Don‘t skip the baking powder. It keeps the rice cake light and prevents it from becoming dense.
Eat it warm. That’s when the cheese is melty, the taro is creamy, and the crust is perfectly crisp.
Line your baking pan. Oil or parchment paper will help you remove the cake easily without sticking.
Frequently Asked Questions
Can I make this rice cake ahead of time?
Yes! You can prepare and bake it in advance, then store it in an airtight container in the fridge for up to 2 days. Reheat it in the oven or air fryer before serving to bring back the crispy texture.
Can I skip the pork floss or cheese?
You can — but the sweet and savory combination is what makes this dessert stand out. Without them, it’ll still taste good but less dynamic.
Can I use water instead of milk?
Yes, water works in a pinch, though milk gives the batter a richer, more tender finish.

Baked Taro Rice Cake | Asian-Inspired Dessert You’ll Love
Ingredients
Taro Paste Filling
- 200 g cooked taro
- 10 g granulated sugar
- 3 g purple sweet potato powder optional
- 5 g butter
- 40 g heavy cream
- 10 g condensed milk
Rice Cake Batter
- 1 egg
- 30 g granulated sugar
- 180 g milk
- 40 g corn oil
- 200 g glutinous rice flour
- 5 g baking powder
Filling Layers
- Pork floss as needed
- 3 cheese slices
Instructions
Step 1: Make the Taro Filling
- Peel and steam the taro for about 25 minutes until soft. Place it in a large mixing bowl, then add the granulated sugar, purple sweet potato powder, softened butter, heavy cream, and condensed milk.
- Mash with a spoon or smasher until smooth and lump-free. Use a silicone spatula to mix until the taro paste becomes glossy and uniform.
Step 2: Prepare the Rice Cake Batter
- Take a large mixing bowl and crack in the egg. Add the granulated sugar, then pour in the milk and corn oil. Continue whisking until the mixture is fully combined and smooth with no separation.
- Add the glutinous rice flour and baking powder, whisking gently (avoid circular stirring) until there are no dry patches or lumps. The batter should be thick yet pourable.
Step 3: Assemble the Layers
- Line or grease your baking pan (round or square both work well). Pour in half the batter and gently shake the pan to spread it evenly.
- Layer on the taro filling, then sprinkle a generous amount of pork floss. Place the cheese slices on top (trim if needed to fit the mold).
- Pour in the remaining batter, fully covering the filling. Tap the pan lightly to release any air bubbles.
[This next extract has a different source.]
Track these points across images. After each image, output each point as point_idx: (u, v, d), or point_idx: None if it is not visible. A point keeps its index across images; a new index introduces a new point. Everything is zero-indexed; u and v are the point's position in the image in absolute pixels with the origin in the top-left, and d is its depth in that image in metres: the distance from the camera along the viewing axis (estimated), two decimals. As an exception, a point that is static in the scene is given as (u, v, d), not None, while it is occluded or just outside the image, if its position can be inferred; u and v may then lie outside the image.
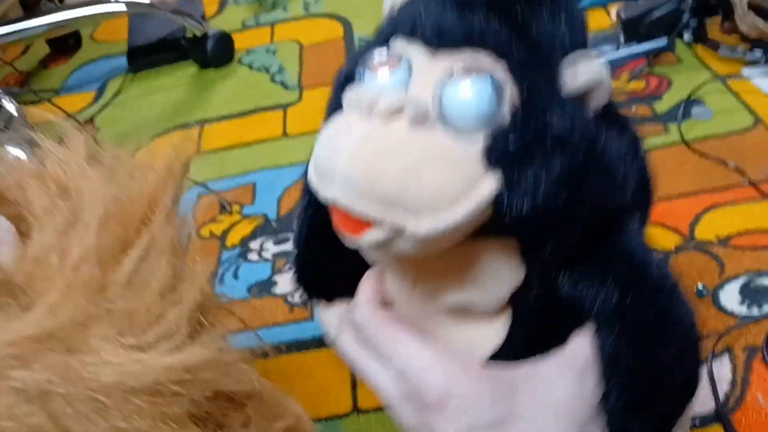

Step 4: Bake the Rice Cake
- Preheat the oven to 180°C (356°F) for 15 minutes.
- Bake in the middle rack for 40 minutes or until the top is golden brown and slightly springy when touched.
- If needed, extend baking time by 5–10 minutes depending on your oven. Be careful not to overbake — the rice cake should stay soft and chewy inside.
Step 5: Cool and Serve
- Remove the rice cake from the oven and place it on a cooling rack for about 5 minutes. This helps maintain its crisp crust while allowing the inside to settle.
- Once slightly cooled, demold and cut into squares. Enjoy warm for the best flavor and that irresistible cheese pull.